Effect Size and Practical Significance

Statistical significance tells you whether a difference is real; effect size and practical significance tell you whether it matters – a distinction that prevents wasted deployments and missed opportunities.

Prerequisites | sample-size-and-power-analysis.md confidence-intervals-for-agent-metrics.md

What Is Effect Size and Practical Significance?

Imagine a pharmaceutical trial finds that a new drug lowers blood pressure by 0.5 mmHg with $p < 0.001$ . The effect is “statistically significant” but clinically meaningless – no doctor would prescribe it. Conversely, a trial finding a 15 mmHg reduction with $p = 0.08$ (not significant) should not be dismissed; the sample was probably just too small. This distinction between statistical and practical significance is one of the most important – and most frequently ignored – concepts in agent evaluation.

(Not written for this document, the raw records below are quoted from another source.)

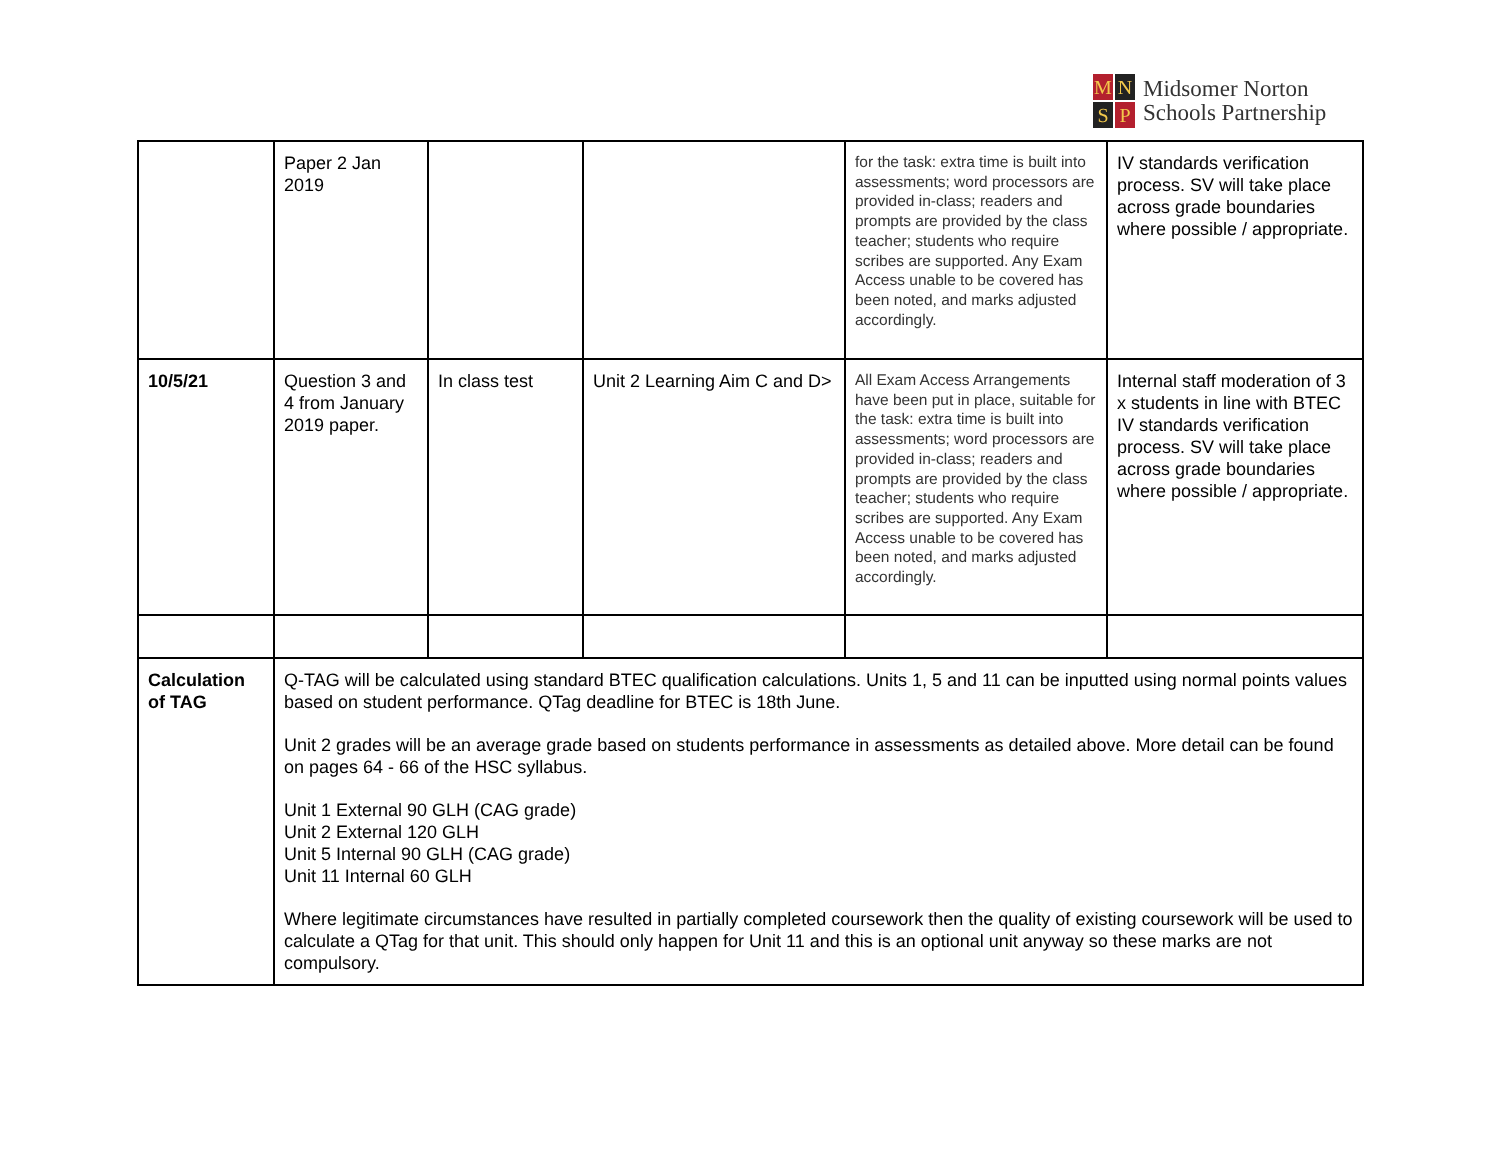M N S P
Midsomer Norton
Schools Partnership
| | Paper 2 Jan 2019 | | | for the task: extra time is built into assessments; word processors are provided in-class; readers and prompts are provided by the class teacher; students who require scribes are supported. Any Exam Access unable to be covered has been noted, and marks adjusted accordingly. | IV standards verification process. SV will take place across grade boundaries where possible / appropriate. |
| 10/5/21 | Question 3 and 4 from January 2019 paper. | In class test | Unit 2 Learning Aim C and D> | All Exam Access Arrangements have been put in place, suitable for the task: extra time is built into assessments; word processors are provided in-class; readers and prompts are provided by the class teacher; students who require scribes are supported. Any Exam Access unable to be covered has been noted, and marks adjusted accordingly. | Internal staff moderation of 3 x students in line with BTEC IV standards verification process. SV will take place across grade boundaries where possible / appropriate. |
| Calculation of TAG | Q-TAG will be calculated using standard BTEC qualification calculations. Units 1, 5 and 11 can be inputted using normal points values based on student performance. QTag deadline for BTEC is 18th June. Unit 2 grades will be an average grade based on students performance in assessments as detailed above. More detail can be found on pages 64 - 66 of the HSC syllabus. Unit 1 External 90 GLH (CAG grade) Unit 2 External 120 GLH Unit 5 Internal 90 GLH (CAG grade) Unit 11 Internal 60 GLH Where legitimate circumstances have resulted in partially completed coursework then the quality of existing coursework will be used to calculate a QTag for that unit. This should only happen for Unit 11 and this is an optional unit anyway so these marks are not compulsory. | | | | |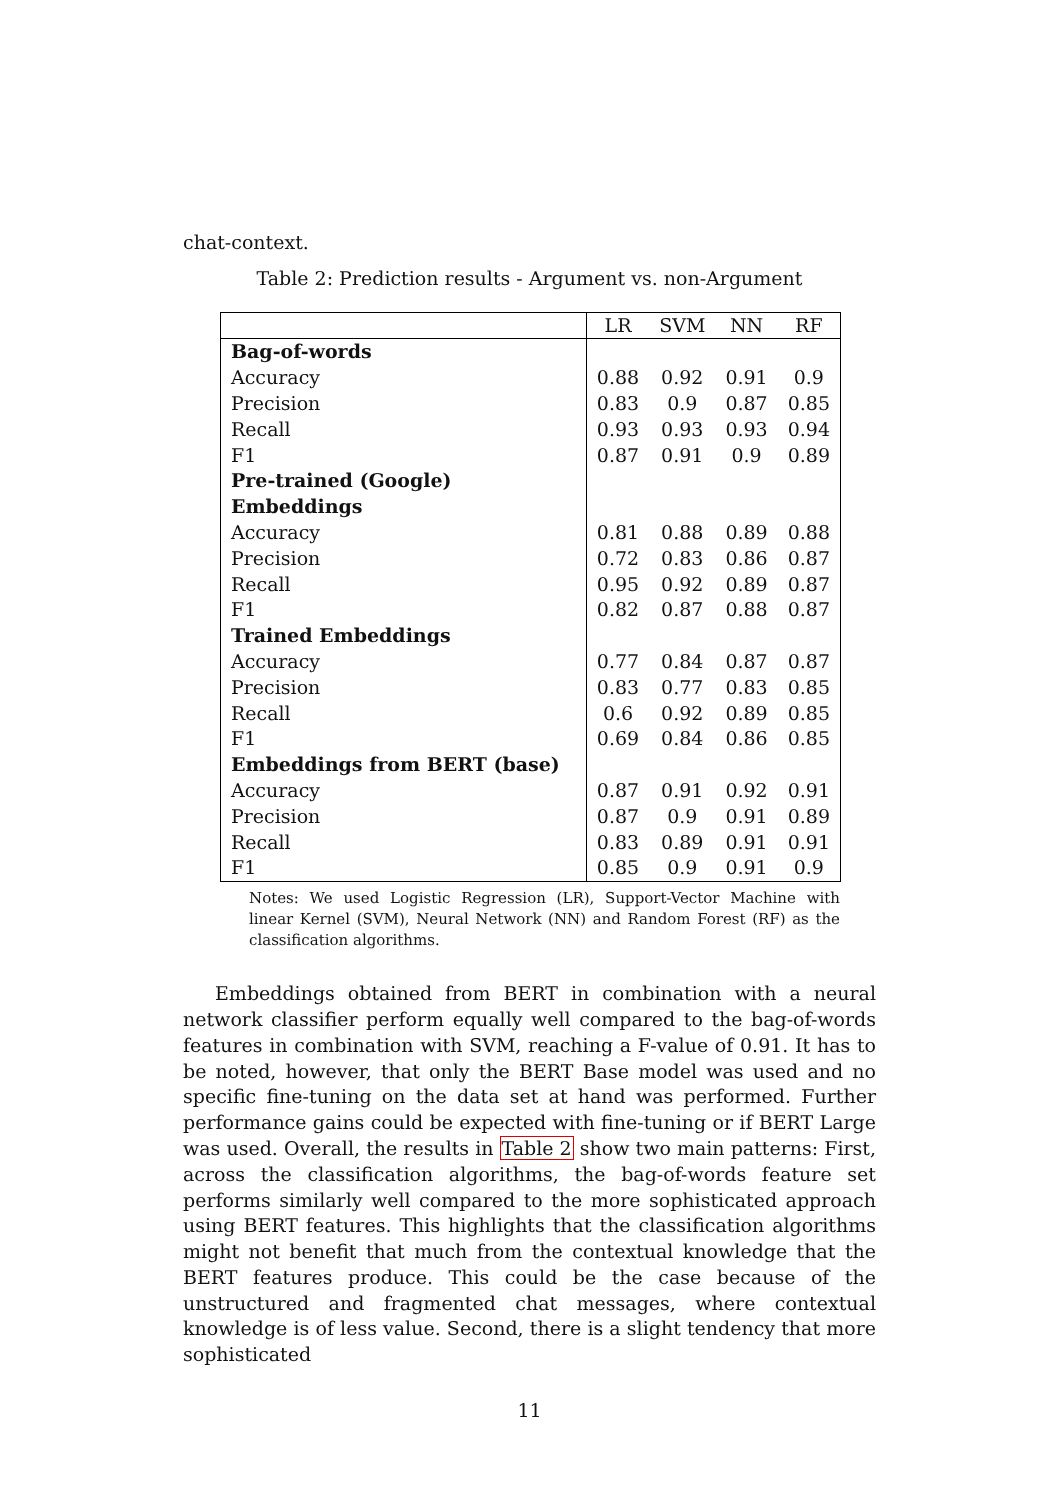chat-context.
Table 2: Prediction results - Argument vs. non-Argument
| | LR | SVM | NN | RF |
| --- | --- | --- | --- | --- |
| Bag-of-words | | | | |
| Accuracy | 0.88 | 0.92 | 0.91 | 0.9 |
| Precision | 0.83 | 0.9 | 0.87 | 0.85 |
| Recall | 0.93 | 0.93 | 0.93 | 0.94 |
| F1 | 0.87 | 0.91 | 0.9 | 0.89 |
| Pre-trained (Google) Embeddings | | | | |
| Accuracy | 0.81 | 0.88 | 0.89 | 0.88 |
| Precision | 0.72 | 0.83 | 0.86 | 0.87 |
| Recall | 0.95 | 0.92 | 0.89 | 0.87 |
| F1 | 0.82 | 0.87 | 0.88 | 0.87 |
| Trained Embeddings | | | | |
| Accuracy | 0.77 | 0.84 | 0.87 | 0.87 |
| Precision | 0.83 | 0.77 | 0.83 | 0.85 |
| Recall | 0.6 | 0.92 | 0.89 | 0.85 |
| F1 | 0.69 | 0.84 | 0.86 | 0.85 |
| Embeddings from BERT (base) | | | | |
| Accuracy | 0.87 | 0.91 | 0.92 | 0.91 |
| Precision | 0.87 | 0.9 | 0.91 | 0.89 |
| Recall | 0.83 | 0.89 | 0.91 | 0.91 |
| F1 | 0.85 | 0.9 | 0.91 | 0.9 |
Notes: We used Logistic Regression (LR), Support-Vector Machine with linear Kernel (SVM), Neural Network (NN) and Random Forest (RF) as the classification algorithms.
Embeddings obtained from BERT in combination with a neural network classifier perform equally well compared to the bag-of-words features in combination with SVM, reaching a F-value of 0.91. It has to be noted, however, that only the BERT Base model was used and no specific fine-tuning on the data set at hand was performed. Further performance gains could be expected with fine-tuning or if BERT Large was used. Overall, the results in Table 2 show two main patterns: First, across the classification algorithms, the bag-of-words feature set performs similarly well compared to the more sophisticated approach using BERT features. This highlights that the classification algorithms might not benefit that much from the contextual knowledge that the BERT features produce. This could be the case because of the unstructured and fragmented chat messages, where contextual knowledge is of less value. Second, there is a slight tendency that more sophisticated
11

In the agent evaluation context, practical significance asks: “Given the costs of deploying this new agent version (re-testing, migration, risk), does the observed improvement justify the effort?” A 2% improvement in benchmark accuracy that is statistically significant ( $p = 0.03$ ) may not warrant the operational overhead of a deployment. Meanwhile, a 10% improvement that fails to reach significance ( $p = 0.12$ ) because of limited evaluation budget may represent a genuinely important advance that deserves further investigation.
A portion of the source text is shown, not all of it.